Etwa 10 Prozent der CO2-Emissionen in Österreich stammen von Gebäuden. Das sind rund 8 Millionen Tonnen Kohlendioxid pro Jahr, die durch Heizungs- und Warmwasserbereitungsanlagen verursacht werden. Davon haben Wohngebäude mit rund 7 Millionen Tonnen den größten Anteil. Entsprechend groß ist das Einsparpotenzial im Gebäudesektor.

Für den Klimaschutz ist die energetische Gebäudesanierung von entscheidender Bedeutung. Um die zu beschleunigen, ist in den Niederlanden das Energiesprong-Prinzip entwickelt worden. Energiesprong heißt auf Deutsch Energiesprung. Statt in langwieriger Handarbeit einzelne Dämmplatten anzubringen, wird das Haus mit einer Hülle aus vorgefertigten Elementen ummantelt. Die maßgeschneiderten Elemente werden per Tieflader zum Haus transportiert und wie eine neue Außenhaut über die alte Gebäudehülle gelegt. Dazu kommen standardisierte Haustechnikmodule wie eine Photovoltaikanlage oder ein Wohnraumlüftungssystem mit Wärmerückgewinnung und Wärmepumpe. Im Vergleich zu herkömmlichen Sanierungen dauern die Bauarbeiten nur wenige Wochen. Nach der Sanierung erzeugt das Gebäude über das Jahr gerechnet so viel Energie für Heizung, Warmwasser und Strom, wie es selbst verbraucht.

Diplom-Ingenieur Armin Knotzer ist wissenschaftlicher Mitarbeiter am AEE - Institut für Nachhaltige Technologien in Gleisdorf bei Graz

Diplom-Ingenieur Armin Knotzer ist wissenschaftlicher Mitarbeiter am AEE - Institut für Nachhaltige Technologien in Gleisdorf bei Graz

Armin Knotzer (49) ist wissenschaftlicher Mitarbeiter im Bereich Gebäude am AEE - Institut für Nachhaltige Technologien in Gleisdorf bei Graz. Im Interview mit MEIN LEBEN erklärt der Diplom-Ingenieur, weshalb das Energiesprong-Verfahren einen Quantensprung darstellt und wie man dieser klimafreundlichen Sanierungsmethode auch in Österreich zum Durchbruch verhelfen könnte.

Herr Knotzer, Tut Österreich bei Gebäuden genug für den Klimaschutz?
Österreich hinkt schon ein großes Stück hinterher, was die Sanierung von schlecht gedämmten Immobilien anbelangt.
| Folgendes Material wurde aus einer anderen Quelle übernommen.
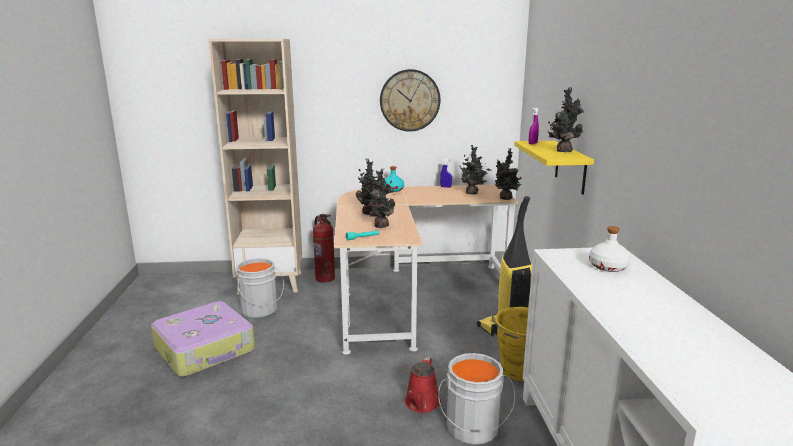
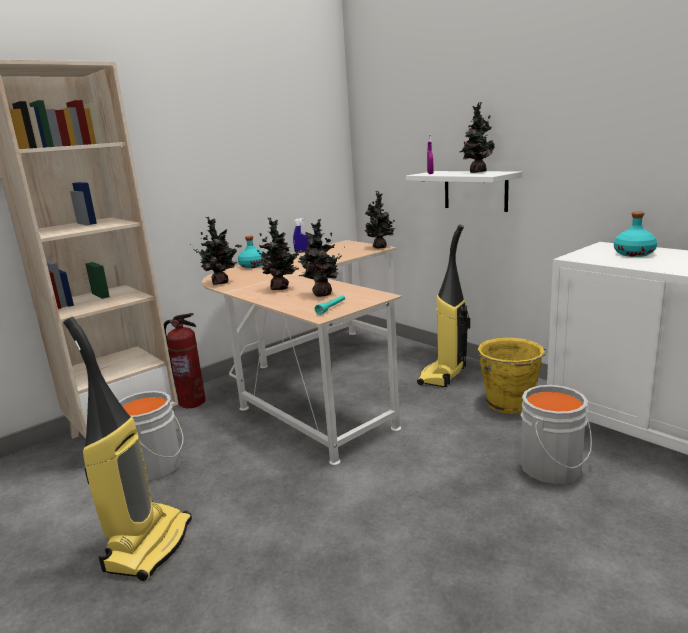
camera: 35 degrees left, 0 degrees up
(206, 349) = (148, 544): suitcase -> vacuum cleaner
(409, 100) = (245, 153): wall clock -> none
(421, 404) = (481, 471): red watering can -> none
(472, 193) = (341, 250): potted plant -> potted plant (221, 282)
(570, 167) = (475, 190): yellow shelf -> white shelf
(608, 267) = (634, 254): white bottle -> turquoise bottle

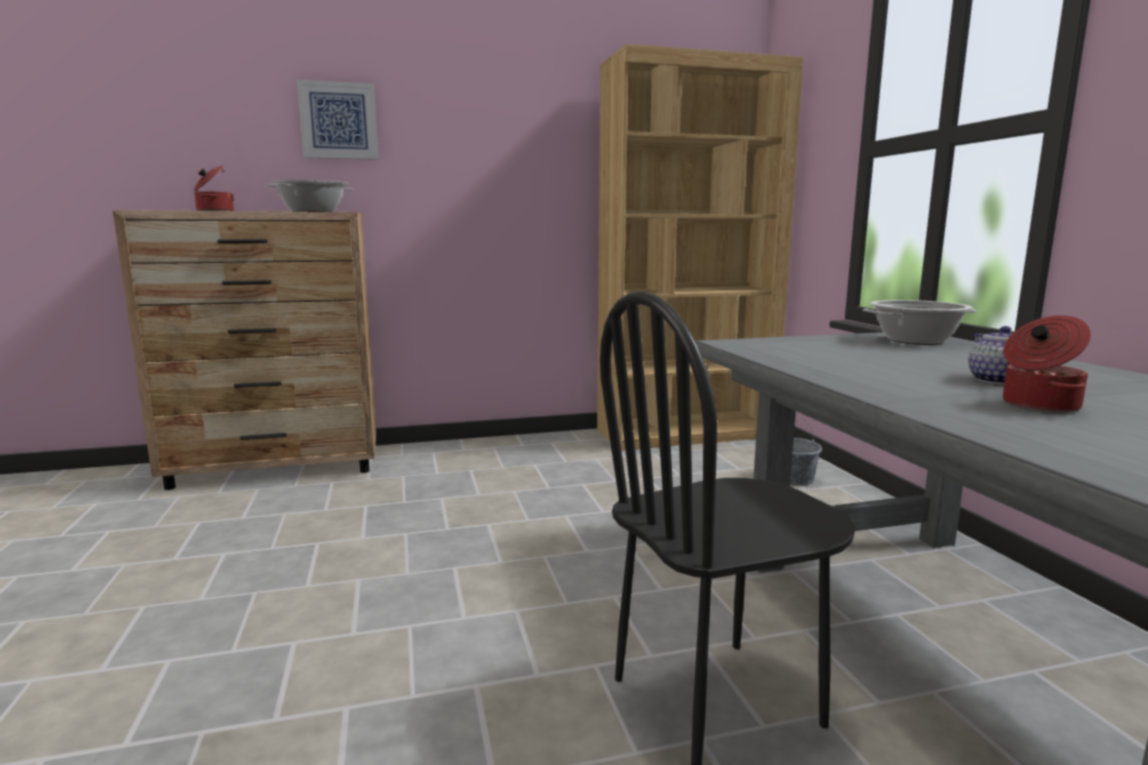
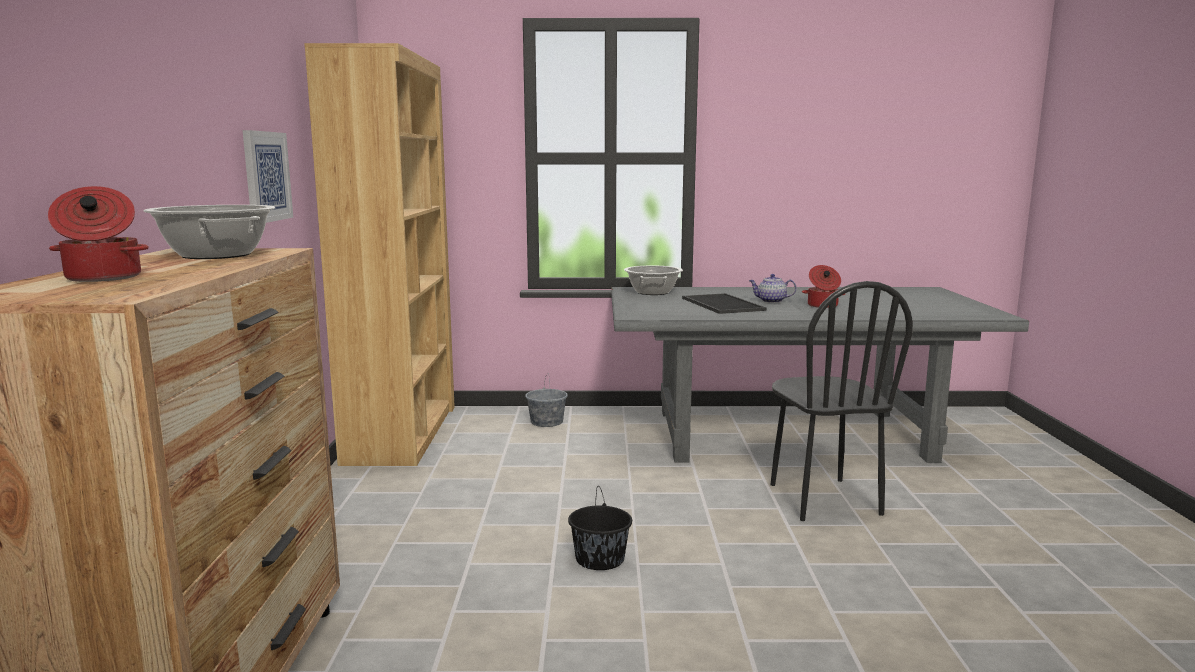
camera: 75 degrees left, 0 degrees up
(338, 121) = (132, 97): picture -> picture (266, 176)
(459, 548) = (600, 559): none -> black bucket
(895, 362) = (720, 304): none -> tray

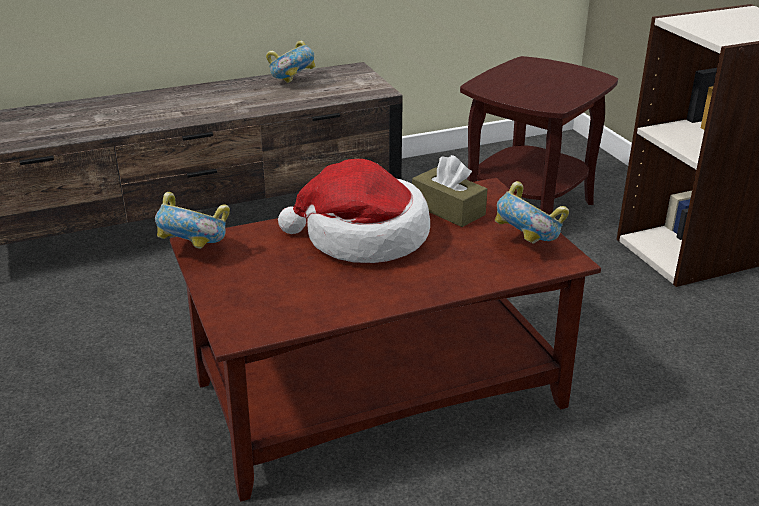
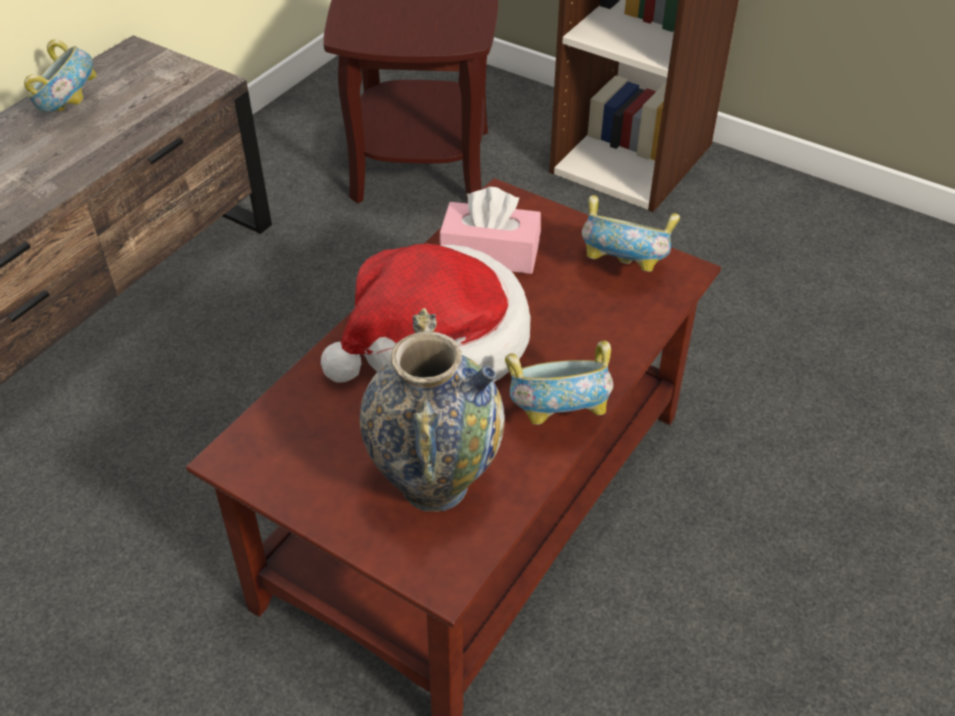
camera: 35 degrees left, 15 degrees up
(195, 251) = (249, 472): bowl -> bowl (558, 416)
(282, 295) = (435, 484): none -> vase
(448, 209) = (490, 253): brown tissue box -> pink tissue box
Aus Klimaschutzaspekten ist das ein großes Problem.

Im Wohnungsbau kommen Fertigelemente seit Jahrzehnten zum Einsatz. Was ist nun das Neuartige?
Das Revolutionäre an diesem Konzept ist das Sanierungstempo. Es ermöglicht eine große Anzahl an Gebäuden innerhalb kurzer Zeit zu sanieren. Diese Methode ist in den Niederlanden vor etwa zehn Jahren entwickelt worden mit dem Ziel, mehrere Tausend Reihenhäuser innerhalb weniger Jahre zu sanieren. Und das haben die Niederländer auch hinbekommen.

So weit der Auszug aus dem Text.